======== DATA SECTION

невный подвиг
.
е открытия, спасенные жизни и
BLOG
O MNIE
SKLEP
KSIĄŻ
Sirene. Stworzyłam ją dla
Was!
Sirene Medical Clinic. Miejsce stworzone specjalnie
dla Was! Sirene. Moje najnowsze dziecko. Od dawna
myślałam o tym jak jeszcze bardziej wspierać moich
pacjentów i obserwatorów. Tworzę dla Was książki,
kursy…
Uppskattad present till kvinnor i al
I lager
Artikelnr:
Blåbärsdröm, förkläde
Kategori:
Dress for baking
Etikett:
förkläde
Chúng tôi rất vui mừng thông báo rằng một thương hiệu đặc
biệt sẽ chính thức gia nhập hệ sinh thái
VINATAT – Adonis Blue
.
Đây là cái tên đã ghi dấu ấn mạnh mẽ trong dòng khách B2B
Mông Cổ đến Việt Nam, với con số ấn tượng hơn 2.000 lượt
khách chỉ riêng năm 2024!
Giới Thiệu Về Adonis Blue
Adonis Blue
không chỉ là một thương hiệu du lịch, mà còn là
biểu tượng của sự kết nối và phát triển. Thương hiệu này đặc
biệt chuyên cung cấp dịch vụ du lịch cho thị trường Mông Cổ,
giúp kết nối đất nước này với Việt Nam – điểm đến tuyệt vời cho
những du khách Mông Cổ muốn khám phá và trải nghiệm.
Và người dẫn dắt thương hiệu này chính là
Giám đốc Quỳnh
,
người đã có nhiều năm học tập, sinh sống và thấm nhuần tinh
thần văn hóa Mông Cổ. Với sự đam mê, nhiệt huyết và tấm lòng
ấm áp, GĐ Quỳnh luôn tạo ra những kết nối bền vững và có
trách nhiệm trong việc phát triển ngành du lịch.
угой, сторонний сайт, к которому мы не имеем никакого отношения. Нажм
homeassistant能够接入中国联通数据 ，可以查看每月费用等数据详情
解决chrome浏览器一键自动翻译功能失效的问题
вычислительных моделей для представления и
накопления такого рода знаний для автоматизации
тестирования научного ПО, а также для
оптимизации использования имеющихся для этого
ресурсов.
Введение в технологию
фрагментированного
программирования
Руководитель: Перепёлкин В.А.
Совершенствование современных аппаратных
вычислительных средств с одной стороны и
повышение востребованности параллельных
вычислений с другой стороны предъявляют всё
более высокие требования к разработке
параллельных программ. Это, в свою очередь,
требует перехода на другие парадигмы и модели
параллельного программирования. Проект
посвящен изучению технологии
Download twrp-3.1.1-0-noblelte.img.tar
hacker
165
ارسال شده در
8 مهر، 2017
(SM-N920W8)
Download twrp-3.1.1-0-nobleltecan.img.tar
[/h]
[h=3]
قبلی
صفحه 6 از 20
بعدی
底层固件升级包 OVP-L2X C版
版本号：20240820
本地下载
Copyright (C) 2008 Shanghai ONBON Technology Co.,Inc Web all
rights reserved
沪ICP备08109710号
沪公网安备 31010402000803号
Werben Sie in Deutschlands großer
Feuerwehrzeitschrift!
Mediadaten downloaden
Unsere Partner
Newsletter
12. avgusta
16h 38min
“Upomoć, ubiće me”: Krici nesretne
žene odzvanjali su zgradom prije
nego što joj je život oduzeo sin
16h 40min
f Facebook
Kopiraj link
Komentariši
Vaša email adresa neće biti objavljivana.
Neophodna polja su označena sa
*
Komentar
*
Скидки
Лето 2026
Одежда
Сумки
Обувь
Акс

================
======== DATA SECTION

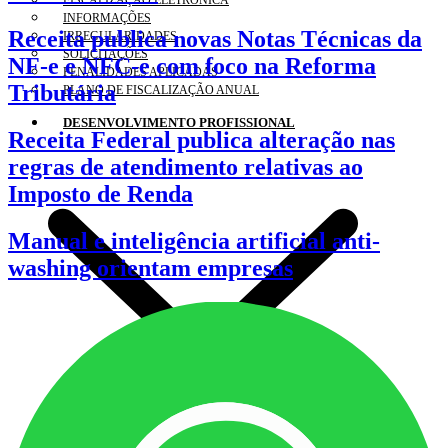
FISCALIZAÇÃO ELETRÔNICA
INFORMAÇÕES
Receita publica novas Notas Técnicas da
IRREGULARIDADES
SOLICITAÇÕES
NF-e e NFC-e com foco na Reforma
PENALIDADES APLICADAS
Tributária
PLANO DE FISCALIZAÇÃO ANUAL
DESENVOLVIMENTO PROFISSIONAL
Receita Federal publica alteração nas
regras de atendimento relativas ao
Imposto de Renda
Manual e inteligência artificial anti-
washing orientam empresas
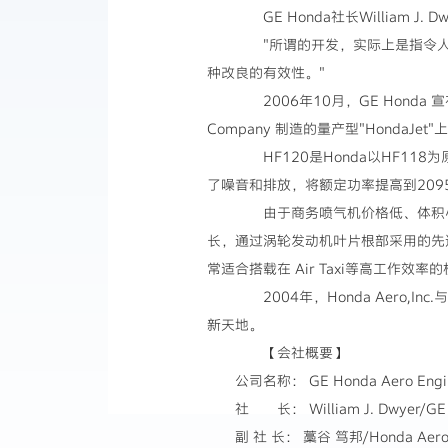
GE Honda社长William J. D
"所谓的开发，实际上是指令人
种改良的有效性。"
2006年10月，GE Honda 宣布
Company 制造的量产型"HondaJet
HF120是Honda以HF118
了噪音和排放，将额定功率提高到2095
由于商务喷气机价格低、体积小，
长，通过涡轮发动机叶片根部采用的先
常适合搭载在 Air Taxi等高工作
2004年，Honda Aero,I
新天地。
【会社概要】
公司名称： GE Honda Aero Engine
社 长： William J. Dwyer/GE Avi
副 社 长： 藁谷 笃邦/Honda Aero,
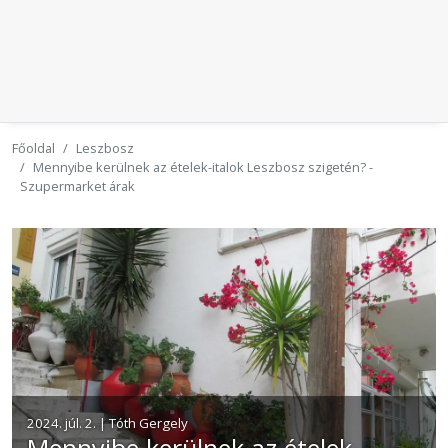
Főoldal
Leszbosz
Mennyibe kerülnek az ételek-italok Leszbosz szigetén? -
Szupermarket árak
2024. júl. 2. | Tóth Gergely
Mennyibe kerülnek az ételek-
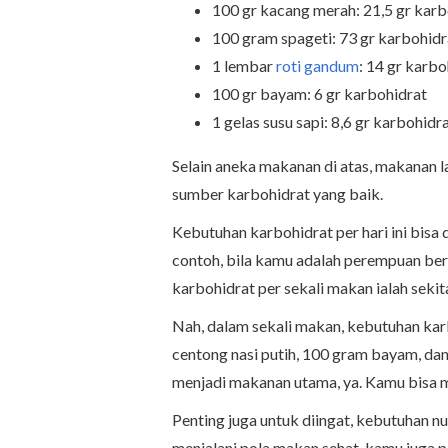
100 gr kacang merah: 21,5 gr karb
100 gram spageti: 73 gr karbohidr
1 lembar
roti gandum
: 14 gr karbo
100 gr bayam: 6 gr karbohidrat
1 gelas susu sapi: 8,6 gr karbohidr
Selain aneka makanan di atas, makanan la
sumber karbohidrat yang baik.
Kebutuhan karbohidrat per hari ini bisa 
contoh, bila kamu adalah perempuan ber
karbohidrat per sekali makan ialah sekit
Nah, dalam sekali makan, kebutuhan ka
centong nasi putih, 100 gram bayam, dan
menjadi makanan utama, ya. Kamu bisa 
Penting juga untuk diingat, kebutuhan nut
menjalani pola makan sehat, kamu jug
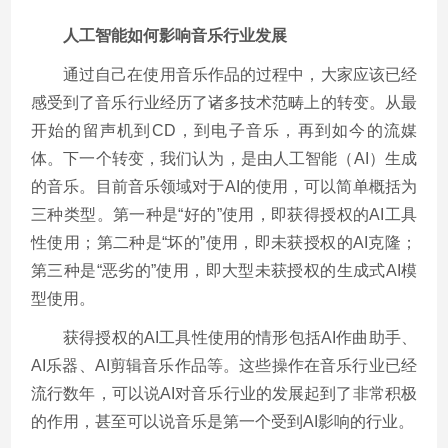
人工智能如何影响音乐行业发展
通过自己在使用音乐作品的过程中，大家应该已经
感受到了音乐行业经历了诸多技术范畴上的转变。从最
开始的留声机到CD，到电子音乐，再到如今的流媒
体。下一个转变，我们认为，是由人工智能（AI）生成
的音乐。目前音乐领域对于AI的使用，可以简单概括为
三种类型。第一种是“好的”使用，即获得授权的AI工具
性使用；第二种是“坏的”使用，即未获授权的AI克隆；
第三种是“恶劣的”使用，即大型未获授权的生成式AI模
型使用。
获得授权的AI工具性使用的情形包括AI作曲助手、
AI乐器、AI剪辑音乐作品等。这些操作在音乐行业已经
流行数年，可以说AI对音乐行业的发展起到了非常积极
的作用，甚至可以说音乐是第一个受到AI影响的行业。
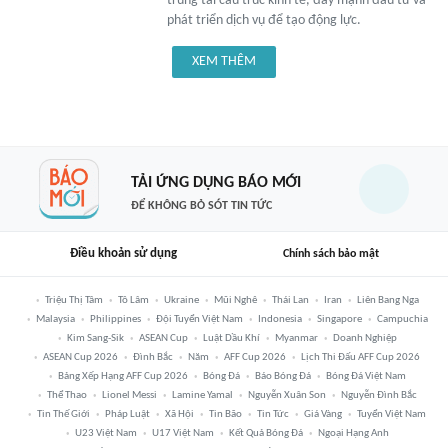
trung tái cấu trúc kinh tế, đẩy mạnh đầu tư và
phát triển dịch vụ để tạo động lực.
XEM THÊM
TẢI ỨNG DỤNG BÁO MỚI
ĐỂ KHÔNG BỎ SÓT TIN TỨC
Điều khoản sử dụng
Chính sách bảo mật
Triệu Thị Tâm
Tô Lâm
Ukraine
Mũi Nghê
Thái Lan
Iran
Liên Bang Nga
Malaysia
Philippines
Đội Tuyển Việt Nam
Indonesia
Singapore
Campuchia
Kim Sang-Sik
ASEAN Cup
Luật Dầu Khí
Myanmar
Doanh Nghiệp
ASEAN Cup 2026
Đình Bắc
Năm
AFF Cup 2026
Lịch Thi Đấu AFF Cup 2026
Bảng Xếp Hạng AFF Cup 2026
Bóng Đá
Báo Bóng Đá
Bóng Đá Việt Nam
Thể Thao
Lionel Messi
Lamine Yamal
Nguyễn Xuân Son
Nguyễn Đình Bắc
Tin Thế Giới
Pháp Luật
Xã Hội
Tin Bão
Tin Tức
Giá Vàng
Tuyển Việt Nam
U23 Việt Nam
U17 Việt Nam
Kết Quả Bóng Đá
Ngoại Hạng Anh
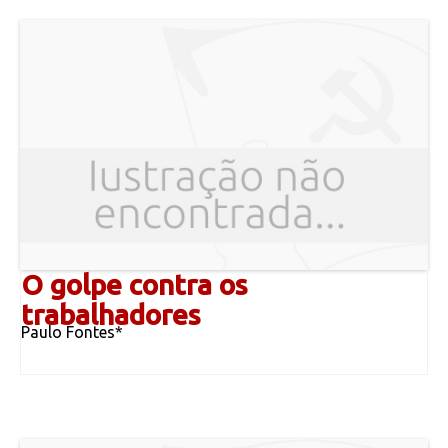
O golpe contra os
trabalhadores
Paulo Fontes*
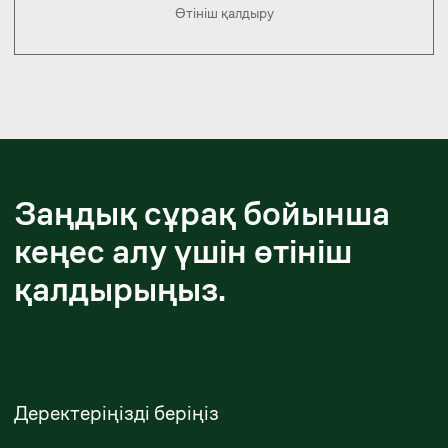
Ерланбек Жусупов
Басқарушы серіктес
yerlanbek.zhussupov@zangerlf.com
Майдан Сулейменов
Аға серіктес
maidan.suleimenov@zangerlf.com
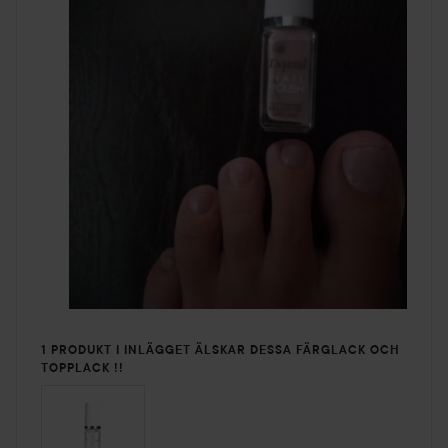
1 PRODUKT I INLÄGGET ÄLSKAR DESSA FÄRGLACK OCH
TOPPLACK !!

================

→ WHAT THE EXERCISE ASKS:
Your output should be the lines above from the one that contains "体。下一个转变，我们认为，是由人工智能（AI）生成" through the one that contains "phát triển dịch vụ để tạo động lực.", word for word, with pictures left out.

→ SOLUTION:
体。下一个转变，我们认为，是由人工智能（AI）生成
的音乐。目前音乐领域对于AI的使用，可以简单概括为
三种类型。第一种是“好的”使用，即获得授权的AI工具
性使用；第二种是“坏的”使用，即未获授权的AI克隆；
第三种是“恶劣的”使用，即大型未获授权的生成式AI模
型使用。
获得授权的AI工具性使用的情形包括AI作曲助手、
AI乐器、AI剪辑音乐作品等。这些操作在音乐行业已经
流行数年，可以说AI对音乐行业的发展起到了非常积极
的作用，甚至可以说音乐是第一个受到AI影响的行业。
trung tái cấu trúc kinh tế, đẩy mạnh đầu tư và
phát triển dịch vụ để tạo động lực.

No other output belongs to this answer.